Obama spricht mit EU-Spitze über Klimaschutz
Reinfeldt traf am Dienstag gemeinsam mit EU-Kommissionspräsident José Manuel Barroso und anderen Vertretern der Europäischen Union mit US-Präsident Barack Obama in Washington zusammen. Obama erklärte, es bestehe Einigkeit, dass dringend etwas unternommen werden müsse, um das Gipfeltreffen in Kopenhagen zum Erfolg zu führen. Die USA und Europa müssten ihre Bemühungen um eine Einigung verstärken. Barroso sagte, er sei nach der Unterredung mit Obama zuversichtlicher.

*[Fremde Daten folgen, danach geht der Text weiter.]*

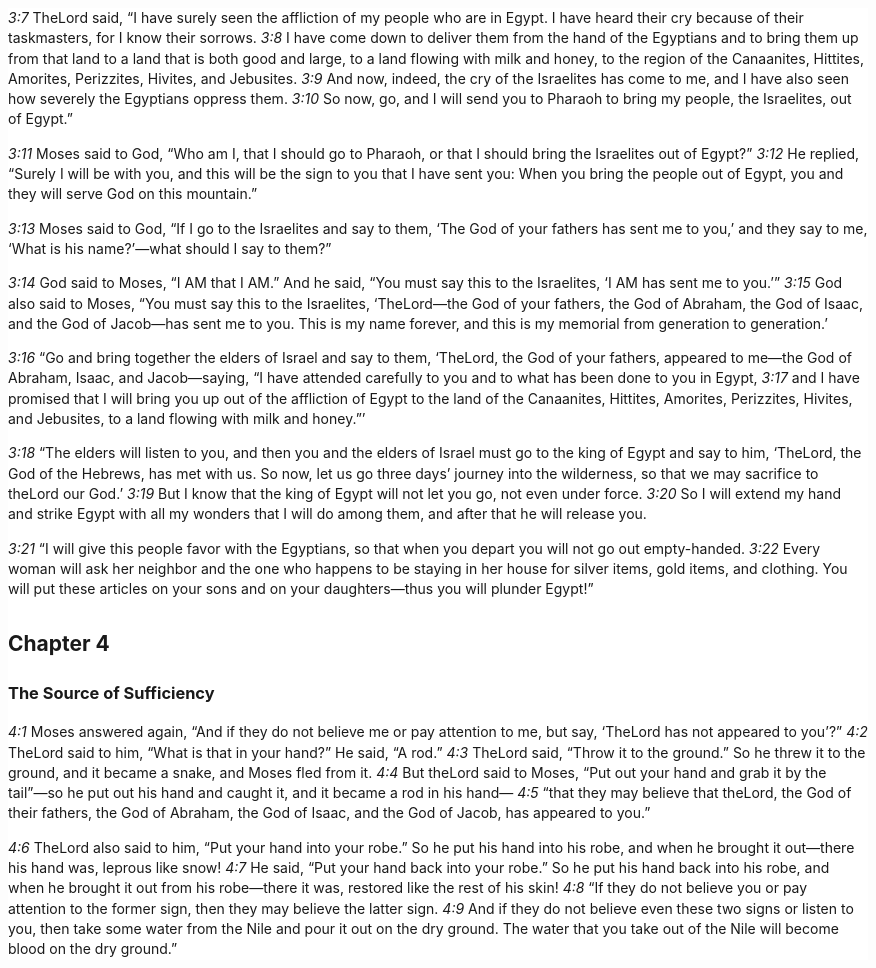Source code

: <cite>3:7</cite> TheLord said, “I have surely seen the affliction of my people who are in Egypt. I have heard their cry because of their taskmasters, for I know their sorrows. <cite>3:8</cite> I have come down to deliver them from the hand of the Egyptians and to bring them up from that land to a land that is both good and large, to a land flowing with milk and honey, to the region of the Canaanites, Hittites, Amorites, Perizzites, Hivites, and Jebusites. <cite>3:9</cite> And now, indeed, the cry of the Israelites has come to me, and I have also seen how severely the Egyptians oppress them. <cite>3:10</cite> So now, go, and I will send you to Pharaoh to bring my people, the Israelites, out of Egypt.”

<cite>3:11</cite> Moses said to God, “Who am I, that I should go to Pharaoh, or that I should bring the Israelites out of Egypt?” <cite>3:12</cite> He replied, “Surely I will be with you, and this will be the sign to you that I have sent you: When you bring the people out of Egypt, you and they will serve God on this mountain.”

<cite>3:13</cite> Moses said to God, “If I go to the Israelites and say to them, ‘The God of your fathers has sent me to you,’ and they say to me, ‘What is his name?’—what should I say to them?”

<cite>3:14</cite> God said to Moses, “I AM that I AM.” And he said, “You must say this to the Israelites, ‘I AM has sent me to you.’” <cite>3:15</cite> God also said to Moses, “You must say this to the Israelites, ‘TheLord—the God of your fathers, the God of Abraham, the God of Isaac, and the God of Jacob—has sent me to you. This is my name forever, and this is my memorial from generation to generation.’

<cite>3:16</cite> “Go and bring together the elders of Israel and say to them, ‘TheLord, the God of your fathers, appeared to me—the God of Abraham, Isaac, and Jacob—saying, “I have attended carefully to you and to what has been done to you in Egypt, <cite>3:17</cite> and I have promised that I will bring you up out of the affliction of Egypt to the land of the Canaanites, Hittites, Amorites, Perizzites, Hivites, and Jebusites, to a land flowing with milk and honey.”’

<cite>3:18</cite> “The elders will listen to you, and then you and the elders of Israel must go to the king of Egypt and say to him, ‘TheLord, the God of the Hebrews, has met with us. So now, let us go three days’ journey into the wilderness, so that we may sacrifice to theLord our God.’ <cite>3:19</cite> But I know that the king of Egypt will not let you go, not even under force. <cite>3:20</cite> So I will extend my hand and strike Egypt with all my wonders that I will do among them, and after that he will release you.

<cite>3:21</cite> “I will give this people favor with the Egyptians, so that when you depart you will not go out empty-handed. <cite>3:22</cite> Every woman will ask her neighbor and the one who happens to be staying in her house for silver items, gold items, and clothing. You will put these articles on your sons and on your daughters—thus you will plunder Egypt!”

## Chapter 4

### The Source of Sufficiency

<cite>4:1</cite> Moses answered again, “And if they do not believe me or pay attention to me, but say, ‘TheLord has not appeared to you’?” <cite>4:2</cite> TheLord said to him, “What is that in your hand?” He said, “A rod.” <cite>4:3</cite> TheLord said, “Throw it to the ground.” So he threw it to the ground, and it became a snake, and Moses fled from it. <cite>4:4</cite> But theLord said to Moses, “Put out your hand and grab it by the tail”—so he put out his hand and caught it, and it became a rod in his hand— <cite>4:5</cite> “that they may believe that theLord, the God of their fathers, the God of Abraham, the God of Isaac, and the God of Jacob, has appeared to you.”

<cite>4:6</cite> TheLord also said to him, “Put your hand into your robe.” So he put his hand into his robe, and when he brought it out—there his hand was, leprous like snow! <cite>4:7</cite> He said, “Put your hand back into your robe.” So he put his hand back into his robe, and when he brought it out from his robe—there it was, restored like the rest of his skin! <cite>4:8</cite> “If they do not believe you or pay attention to the former sign, then they may believe the latter sign. <cite>4:9</cite> And if they do not believe even these two signs or listen to you, then take some water from the Nile and pour it out on the dry ground. The water that you take out of the Nile will become blood on the dry ground.”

Auf der vorbereitenden Klimakonferenz in Barcelona drängten afrikanische Staaten unterdessen auf Erklärungen der Industrieländer, wie sie ihre Emissionsziele erreichen wollten. Bislang gebe es keine Antwort auf die Forderung nach neuen Vorgaben seitens der reichen Länder, kritisierte der sudanesische Delegierte Lumumba Di-Aping.
Die bislang vorgelegten Pläne sehen eine Reduzierung von weit weniger als die 25 bis 40 Prozent unter die Werte von 1990 vor, die Wissenschaftlern zufolge nötig ist, um einen irreversiblen Klimawandel zu verhindern. Entwicklungsländer fordern, dass die Industriestaaten ihre Emissionen in den kommenden zehn Jahren um volle 40 Prozent drücken.
Auf dem Weltklimagipfel vom 7. bis 18. Dezember in Kopenhagen soll ein Nachfolgeabkommen für das 2012 auslaufende Kyoto-Protokoll vereinbart werden.